▸ EXERCISE INSTRUCTIONS
1. Repeat the Coal Creek Covered Bridge text word for word, starting at "The Coal Creek" and ending at "June 28, 1992.".
2. Pick up the Coal Creek Covered Bridge text after its final sentence and keep writing.

▸ SOURCE TEXT
- Coordinates: 39°56′53.42″N 87°24′10.6″W﻿ / ﻿39.9481722°N 87.402944°W
- Carries: C.R. 1200N
- Crosses: Coal Creek, Parke County, Indiana
- Locale: Lodi, Indiana, United States
- Other name: Lodi Covered Bridge
- Named for: Coal Creek
- WGCB Number: 14-61-30

Characteristics
- Total length: 194 ft (59 m)170ft +12ft overhangs on each end
- Height: 13 ft (4.0 m)

History
- Constructed by: J. J. Daniels
- Construction end: 1869
- Closed: June 28, 1992 Arson

Location

= Coal Creek Covered Bridge =

The Coal Creek Covered Bridge was on the east side of Lodi, Indiana. The Burr Arch single span style bridge crossed Coal Creek and was built by J. J. Daniels in 1869. It was destroyed by arson on June 28, 1992.

▸ DATASET ENTRIES
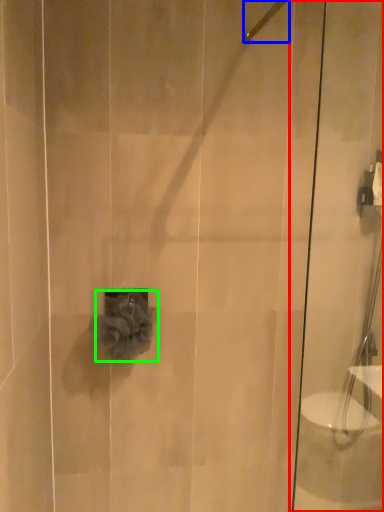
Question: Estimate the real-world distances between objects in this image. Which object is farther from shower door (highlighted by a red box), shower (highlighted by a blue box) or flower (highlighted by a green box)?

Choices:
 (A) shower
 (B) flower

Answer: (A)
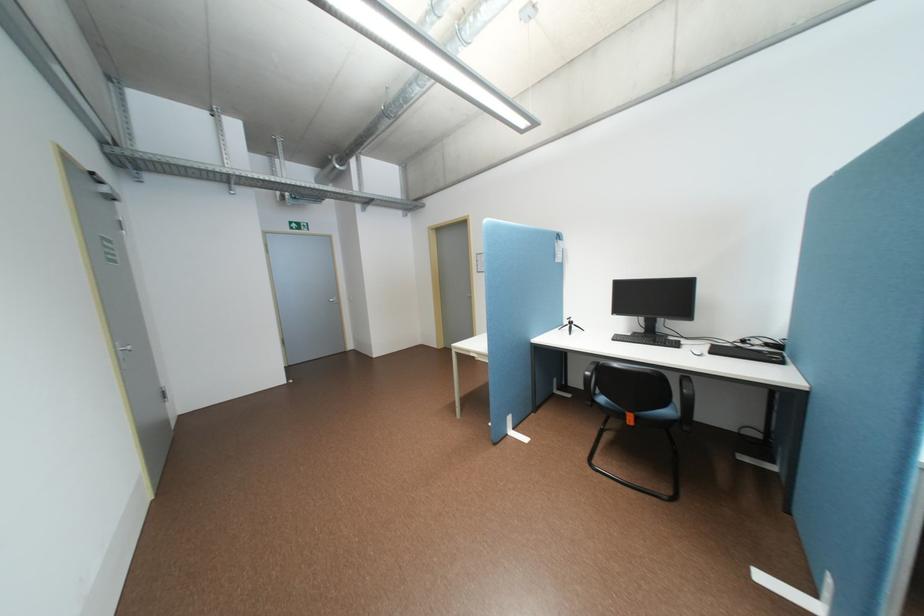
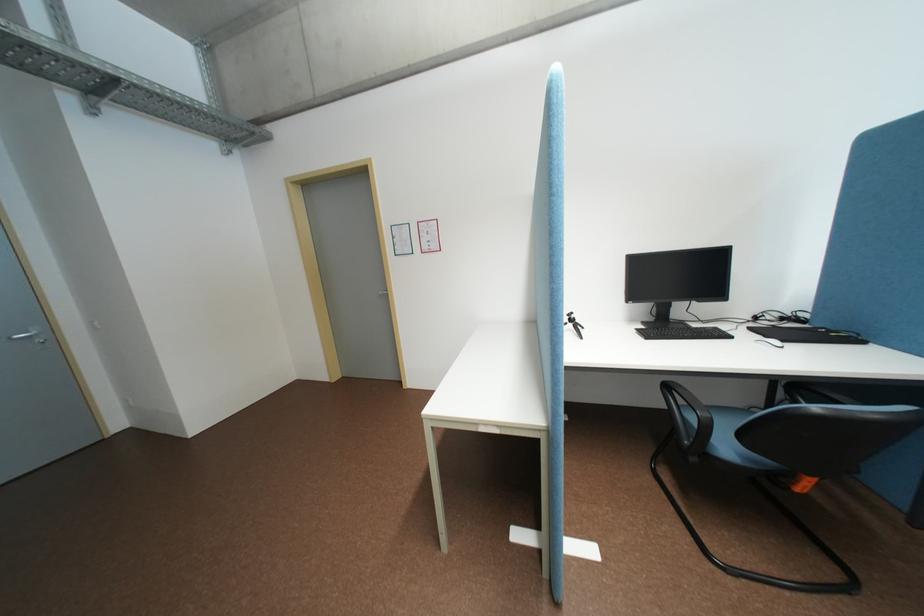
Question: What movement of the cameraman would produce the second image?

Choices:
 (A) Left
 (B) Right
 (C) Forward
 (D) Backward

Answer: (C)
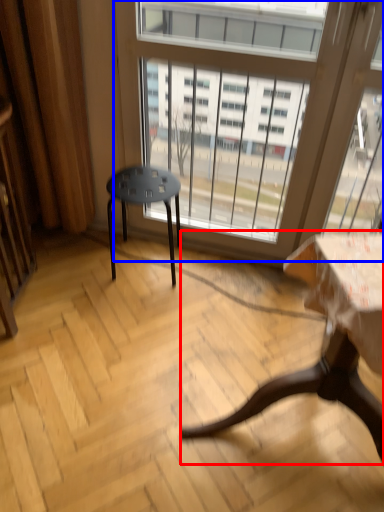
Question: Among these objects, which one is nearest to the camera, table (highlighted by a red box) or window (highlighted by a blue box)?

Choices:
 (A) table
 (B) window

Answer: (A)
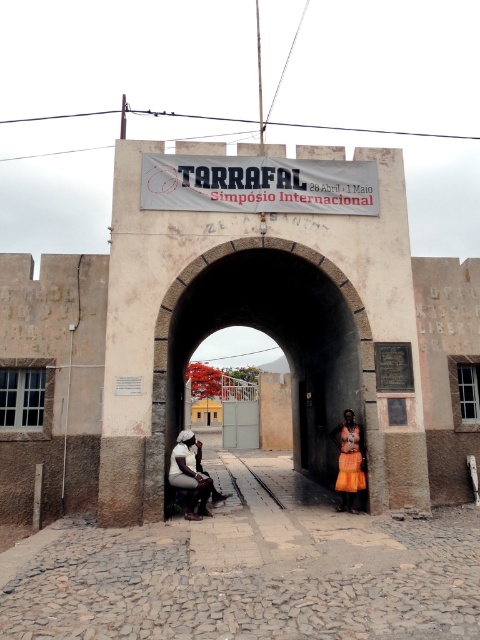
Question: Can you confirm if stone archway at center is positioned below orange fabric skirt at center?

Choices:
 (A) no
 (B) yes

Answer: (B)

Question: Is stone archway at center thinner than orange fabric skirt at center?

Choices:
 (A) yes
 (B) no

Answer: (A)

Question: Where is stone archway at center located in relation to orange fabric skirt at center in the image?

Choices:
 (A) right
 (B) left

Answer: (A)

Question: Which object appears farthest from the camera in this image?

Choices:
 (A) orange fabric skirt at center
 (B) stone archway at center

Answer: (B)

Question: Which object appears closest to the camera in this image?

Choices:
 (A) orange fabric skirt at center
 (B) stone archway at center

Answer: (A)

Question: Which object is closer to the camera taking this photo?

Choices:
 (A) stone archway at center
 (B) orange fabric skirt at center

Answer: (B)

--

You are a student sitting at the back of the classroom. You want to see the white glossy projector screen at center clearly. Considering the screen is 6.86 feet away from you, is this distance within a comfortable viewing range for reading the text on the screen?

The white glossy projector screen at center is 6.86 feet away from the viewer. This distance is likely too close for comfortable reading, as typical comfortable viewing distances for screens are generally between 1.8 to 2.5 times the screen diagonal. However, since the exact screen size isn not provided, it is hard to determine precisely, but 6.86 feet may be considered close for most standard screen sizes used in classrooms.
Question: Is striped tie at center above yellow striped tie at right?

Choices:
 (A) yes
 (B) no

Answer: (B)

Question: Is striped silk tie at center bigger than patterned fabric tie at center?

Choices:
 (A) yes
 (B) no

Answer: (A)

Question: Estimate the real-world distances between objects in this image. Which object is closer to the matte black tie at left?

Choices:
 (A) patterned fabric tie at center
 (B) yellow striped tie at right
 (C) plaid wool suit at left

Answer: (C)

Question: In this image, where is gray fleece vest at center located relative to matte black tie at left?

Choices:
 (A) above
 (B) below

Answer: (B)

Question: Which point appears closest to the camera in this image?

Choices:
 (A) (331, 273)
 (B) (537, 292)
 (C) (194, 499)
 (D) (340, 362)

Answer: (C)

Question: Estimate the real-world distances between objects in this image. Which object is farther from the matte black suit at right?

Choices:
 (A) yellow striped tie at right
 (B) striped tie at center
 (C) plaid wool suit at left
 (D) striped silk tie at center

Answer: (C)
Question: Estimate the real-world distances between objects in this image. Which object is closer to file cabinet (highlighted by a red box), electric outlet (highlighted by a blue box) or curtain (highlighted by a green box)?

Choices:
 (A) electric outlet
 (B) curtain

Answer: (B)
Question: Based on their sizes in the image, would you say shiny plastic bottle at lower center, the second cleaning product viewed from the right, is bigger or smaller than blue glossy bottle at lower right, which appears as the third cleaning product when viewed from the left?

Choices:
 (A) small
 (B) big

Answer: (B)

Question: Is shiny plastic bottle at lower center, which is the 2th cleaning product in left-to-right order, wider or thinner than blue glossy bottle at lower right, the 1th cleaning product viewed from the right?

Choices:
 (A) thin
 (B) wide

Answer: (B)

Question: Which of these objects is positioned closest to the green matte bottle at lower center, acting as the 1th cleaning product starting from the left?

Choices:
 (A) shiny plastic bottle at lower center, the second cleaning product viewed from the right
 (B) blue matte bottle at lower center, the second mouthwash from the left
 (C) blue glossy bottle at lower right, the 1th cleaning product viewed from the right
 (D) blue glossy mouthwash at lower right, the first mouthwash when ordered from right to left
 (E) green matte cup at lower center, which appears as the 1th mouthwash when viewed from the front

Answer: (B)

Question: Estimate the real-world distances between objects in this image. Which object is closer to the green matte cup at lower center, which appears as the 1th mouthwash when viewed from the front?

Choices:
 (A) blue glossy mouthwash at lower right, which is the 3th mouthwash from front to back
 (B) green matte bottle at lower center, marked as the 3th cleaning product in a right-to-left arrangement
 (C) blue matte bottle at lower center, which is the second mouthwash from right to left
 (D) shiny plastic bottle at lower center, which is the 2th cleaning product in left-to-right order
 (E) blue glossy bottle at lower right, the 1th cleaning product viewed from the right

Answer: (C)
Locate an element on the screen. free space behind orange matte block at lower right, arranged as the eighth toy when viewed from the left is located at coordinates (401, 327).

▸ OUTPUTS BY TASK
1.
The Coal Creek Covered Bridge was on the east side of Lodi, Indiana. The Burr Arch single span style bridge crossed Coal Creek and was built by J. J. Daniels in 1869. It was destroyed by arson on June 28, 1992.

2.
==History==
The Parke County Commissioners paid J. J. Daniels $2.25 in 1873 to inspect the bridge. In 1874 the embankment was repaired. He would later return in 1898 to do further repairs to the bridge after it had received some major damage. He said that it was harder to do the repairs the bridge than it had been to build it originally.